Try to see the funny side. Play an internal game of bingo and score points/have a swig of wine every time someone says you're picky, when are you getting married, don't you want children and other insensitive stuff etc etc.

Tell them you haven't met the right person yet and when you do, they'll know all about it.

something2say · 20/12/2019 22:50

What other lovely plans do you have?
What aftercare can you put in place for when you get home?
Can anyone be on standby?

Been there got the t shirt x dont worry, it will be over soon xxxx

SageYourResoluteOracle · 21/12/2019 07:19

Can I just say though that I 'get' this. I understand why you feel the way you do. For different reasons there have been times in the past when I've felt the same way. I have two younger sisters and there's 4 years between each of us so quite a big gap between me and youngest and there's been times where I've felt left-out and inadequate. But you are not 'you' whether you have a partner or not. And it's no foregone conclusion that this won't ever happen for you, it's just not happened yet. Christmas really highlights sadnesses in our lives too. Sending love Thanks

AgentJohnson · 21/12/2019 08:47

How close are you your family? Head them off at the pass and tell them that your relationship status isn’t up for discussion. It is something that you want but it hasn’t happened yet and the speculation will just make you sad.

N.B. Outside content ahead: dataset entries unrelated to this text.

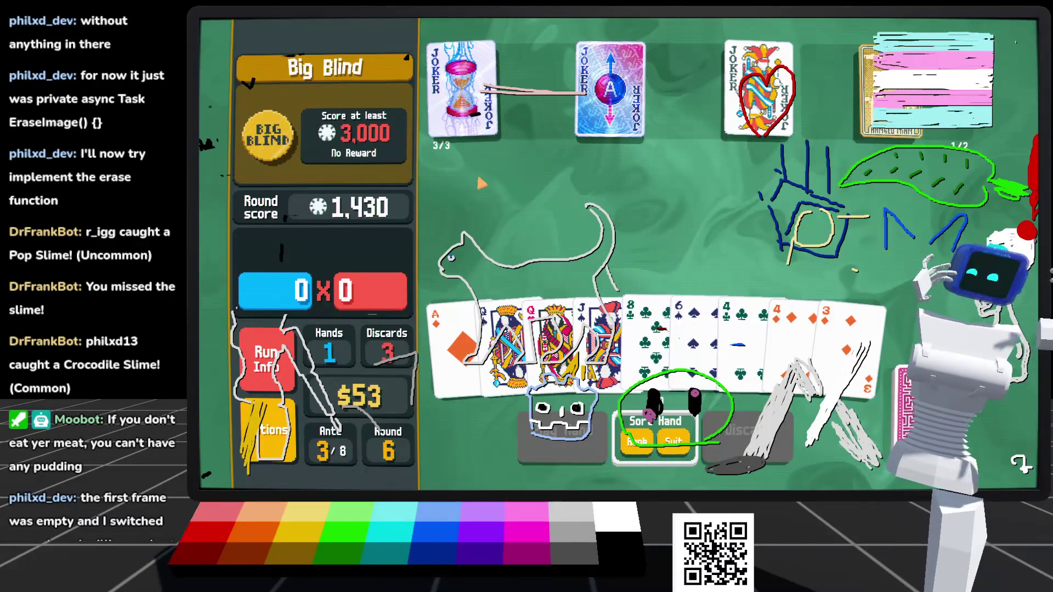
Step: Destroy the 6 of Spades and 8 of Clubs with the Hanged Man
click(502, 346)
click(502, 345)
click(677, 346)
click(645, 334)
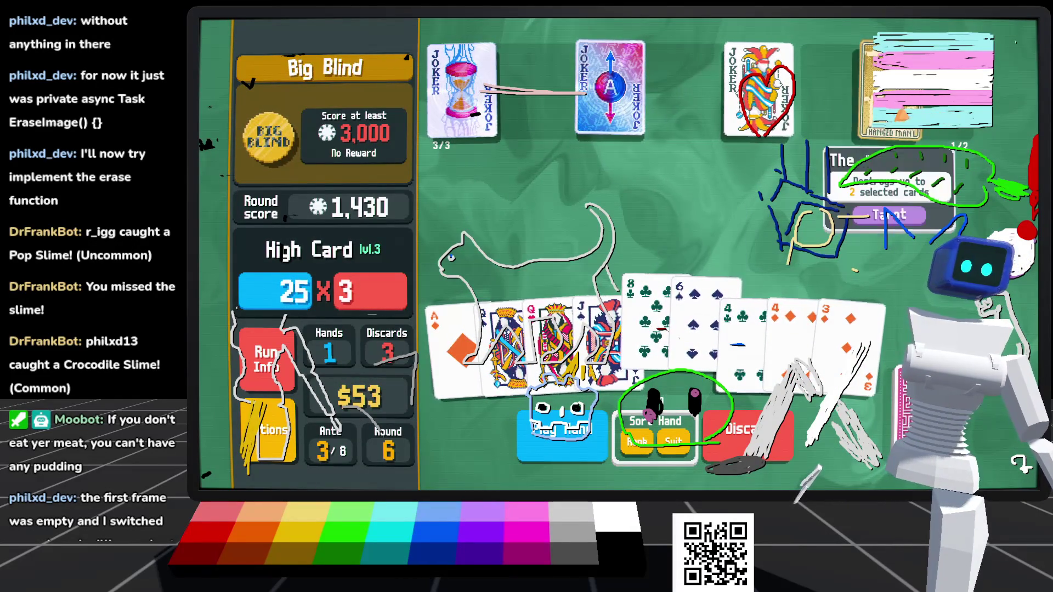
click(954, 99)
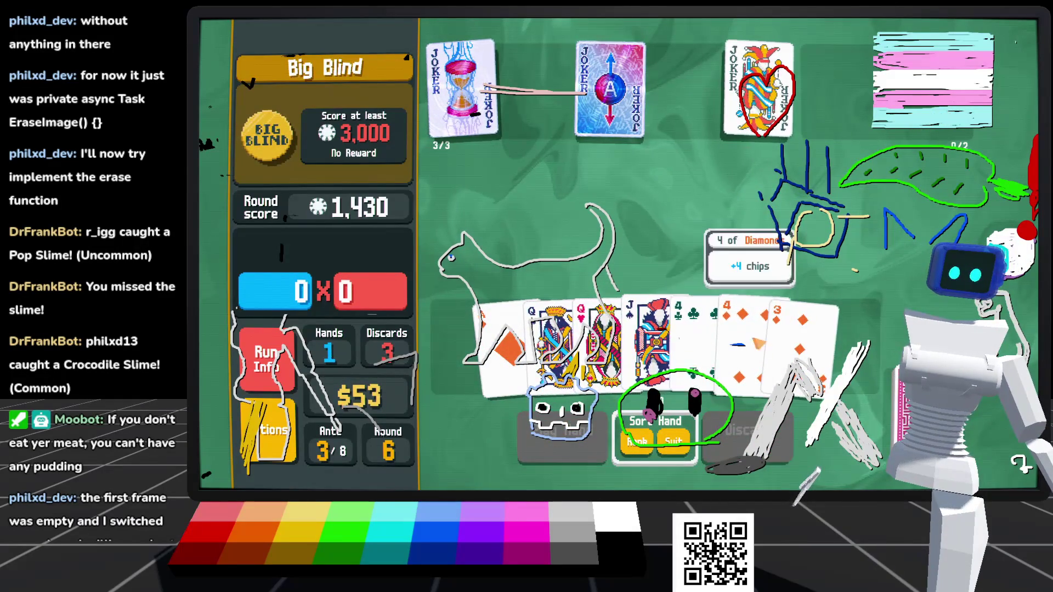
Step: Discard two weak cards, then the Jack of Hearts and Jack of Clubs
mouse_move(902, 406)
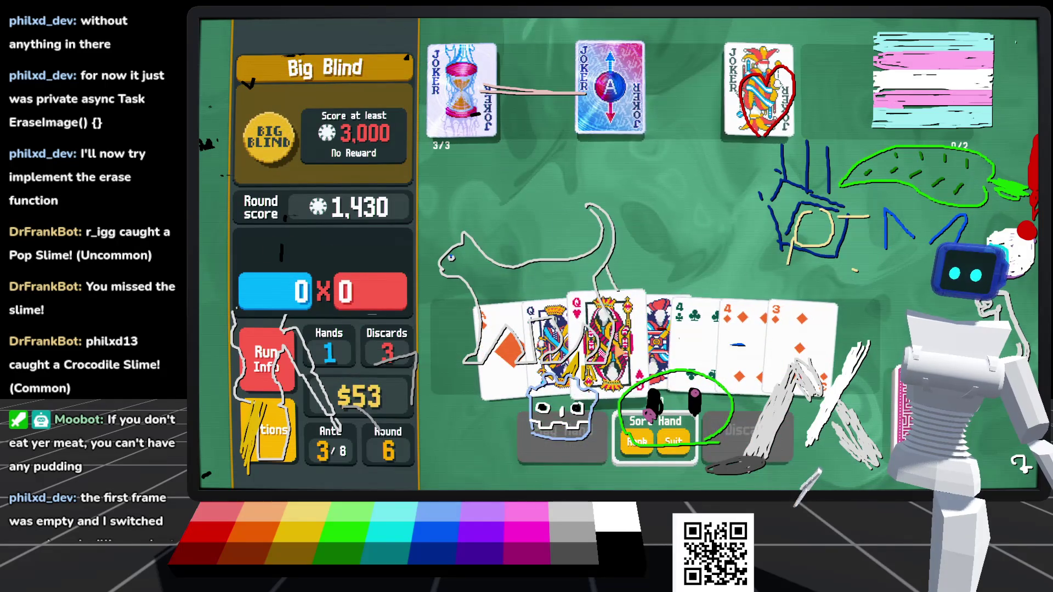
click(694, 340)
click(743, 341)
click(749, 433)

I remember one Christmas and my Aunt was probably going to interrogate my cousin. So we agreed in advance that when my cousin said the code word ‘Barcelona’, me and my sister would spring into deflect mode and change the subject. It was hilarious watching my Aunt becoming more and more confused by our bizarre conversation topic choices.

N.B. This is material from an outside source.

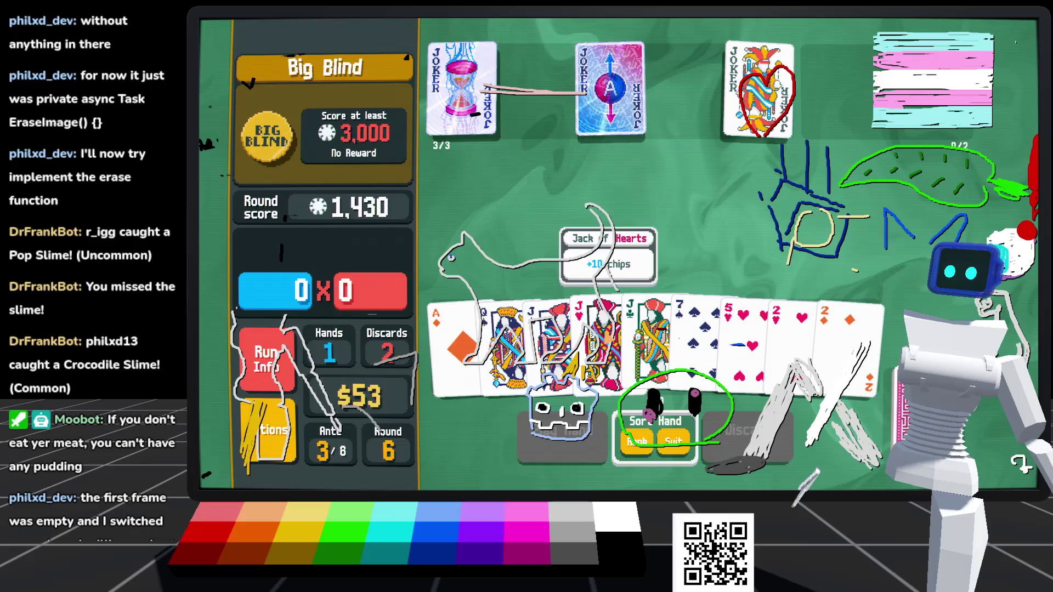
click(598, 340)
click(647, 340)
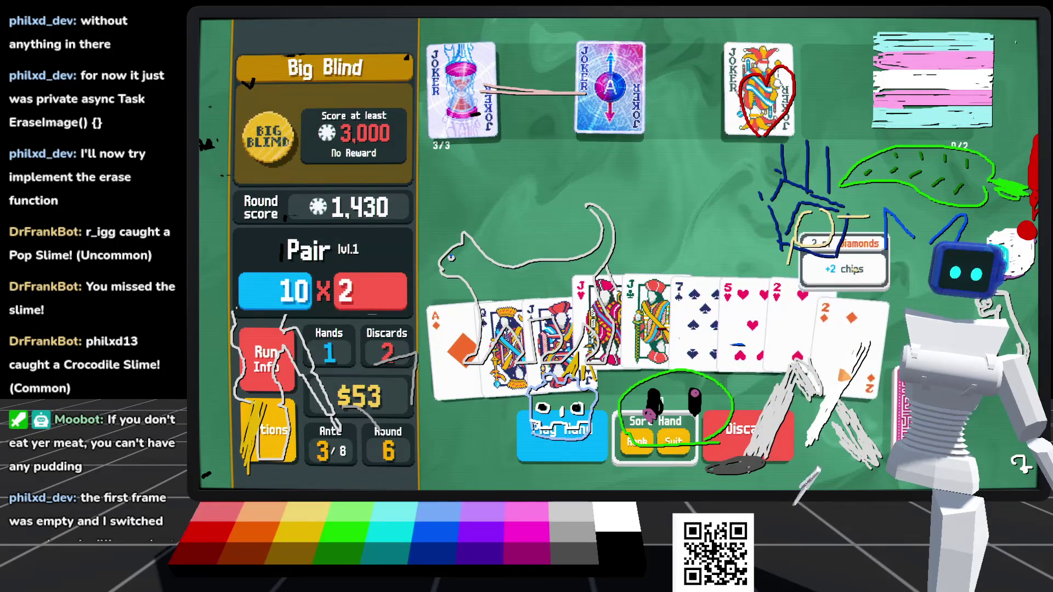
click(747, 451)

Cousin is In a long term relationship now and has kids but it’s still a game we play and developed over the years. One day we might let my Aunt in on the joke.

Neolara · 21/12/2019 08:49

I met my DH when I was 34. 17 years on we have 3 kids and a very happy life. You never know what is around the corner.

user63212 · 21/12/2019 10:44

sadly i cant confide in any one of them to support me if the topic comes up..the most likely thing that would happen if i did that would for them to talk behind my back and laugh about it...then later if the topic kept coming up and i eventually snapped, theyd all group together and say theyd talked about how they expected me to be dramatic and they knew this was coming...it just feels shit and ive learned that the better way is to try and not let me guard down at all with them.

its odd because i can have a laugh with them and i do like them as people, they just dont feel like people i can rely on emotionally and i feel SO anxious around them. i feel anxious today knowing i have to even be there, which is so sad and not something i could admit to them. i even have a knot in my stomach typing this.